Of all the demographic groups that have found themselves on the receiving end of the president’s rhetorical barbs, perhaps none have more reason to feel offended than Latinos. Trump has spoken of immigrants crossing the southern border as “rapists” and “murderers” — and deeming them all “Mexicans,” hence his insistence that Mexico pay for the Wall.
Yet despite the president’s rhetorical harshness, Latino support for the Republican Party has held constant. One-third of Latinos voted Republican in the midterm elections, a four percentage point rise from the share that voted for Trump in 2016. In an election dominated by discussion of Trump’s hostility towards illegal immigration, Hillary Clinton managed to secure less support from Latinos than former President Barack Obama got against Mitt Romney in 2012.
Latinos are not a monolith, and Democrats would be wise to realize now that demographics are not destiny. Americans are far more likely to vote with their bank accounts and personal values than they are with the color of their skin. Politicians hoping that Trump’s toxicity can permeate throughout the rest of the party will find themselves in quite the bind once they no longer have the curt commander in chief to run against.
The emerging progressive wing of the Democratic Party seems even more incompatible with Latino voters than the Republican Party under Trump.

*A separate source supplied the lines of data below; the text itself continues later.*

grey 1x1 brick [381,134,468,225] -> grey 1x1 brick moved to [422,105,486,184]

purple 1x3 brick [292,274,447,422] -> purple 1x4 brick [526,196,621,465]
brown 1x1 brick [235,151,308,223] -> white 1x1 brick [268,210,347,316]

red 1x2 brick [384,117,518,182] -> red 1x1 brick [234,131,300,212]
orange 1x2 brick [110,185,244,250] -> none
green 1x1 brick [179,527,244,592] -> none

For one thing, Hispanic Americans are disproportionately Catholic and pro-life in comparison to the average American, let alone to the average progressive. A whopping 62 percent of Hispanics are Catholic, and a growing amount are becoming evangelicals, a group that reports nearly double the churchgoing attendance of the average American. Nearly 60 percent of foreign-born Hispanics believe that abortion should be illegal in all or most cases, and barely four in ten of all Hispanic Americans lean pro-choice.
Back in the days of “safe, legal, and rare,” this wouldn’t posit too much of a problem for Democrats, but as the party moves further left and scalps their own moderates in the name of tolerance, religious and pro-life Latinos will increasingly find themselves left in the dust.

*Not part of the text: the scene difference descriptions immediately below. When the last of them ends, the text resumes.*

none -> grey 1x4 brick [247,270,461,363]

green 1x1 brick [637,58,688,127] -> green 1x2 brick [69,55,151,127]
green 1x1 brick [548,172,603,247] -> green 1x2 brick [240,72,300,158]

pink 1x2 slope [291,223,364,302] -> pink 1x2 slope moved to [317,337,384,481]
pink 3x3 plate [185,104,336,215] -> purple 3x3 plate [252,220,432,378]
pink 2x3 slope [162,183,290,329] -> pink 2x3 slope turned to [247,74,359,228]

The Left does themselves no favors by assuming that greater quantities of melanin translate into political progressivism, and that all people perceived as ranking lower on the intersectional hierarchy share a common enemy in the much maligned straight, white male.

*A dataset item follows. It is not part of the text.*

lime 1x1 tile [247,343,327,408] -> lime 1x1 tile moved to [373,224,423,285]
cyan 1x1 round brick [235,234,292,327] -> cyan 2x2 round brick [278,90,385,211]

Intersectionality’s penchant for erasing the reviled “gender binary” doesn’t translate well into Romance languages. Notice how progressives have butchered the beauty of the Spanish language, employing the word “Latinx” to erase that bigoted, transphobic binary of “Latino” and “Latina” from existence. Furthermore, the long-entrenched tradition of machismo in many parts of Latino sexual culture is simply incompatible with aspects of third-wave feminism. Latino men identify as Republican at nearly double the amount of women that do, further indicating that politics have become far more polarized along gendered rather than racial lines.
Most significantly, Latinos don’t automatically subscribe to the Left’s idea of Latino politics. The overwhelming majority of Hispanics say that the U.S. has either too many or just the right amount of immigrants. A mere 14 percent believe we need more immigrants, presumably placing the percentage of Hispanics who agree with open-borders leftists in the single digits. While three-quarters of Hispanics oppose the wall, that’s more likely because Trump’s rhetoric and perceived racial animus has tainted the issue, making it overwhelmingly unpopular among all Americans, who oppose it three to two. Once Trump (and his Twitter account) are out of the picture, Democrats pushing to abolish ICE and flood the country with free immigration while distributing welfare will be far less sympathetic to hard-working Latinos who fought tooth and nail to become Americans.
Republicans have a race problem. But as Democrats slowly and surely embrace the mantle of intersectionality and progressive intolerance, leftism will become their religion problem.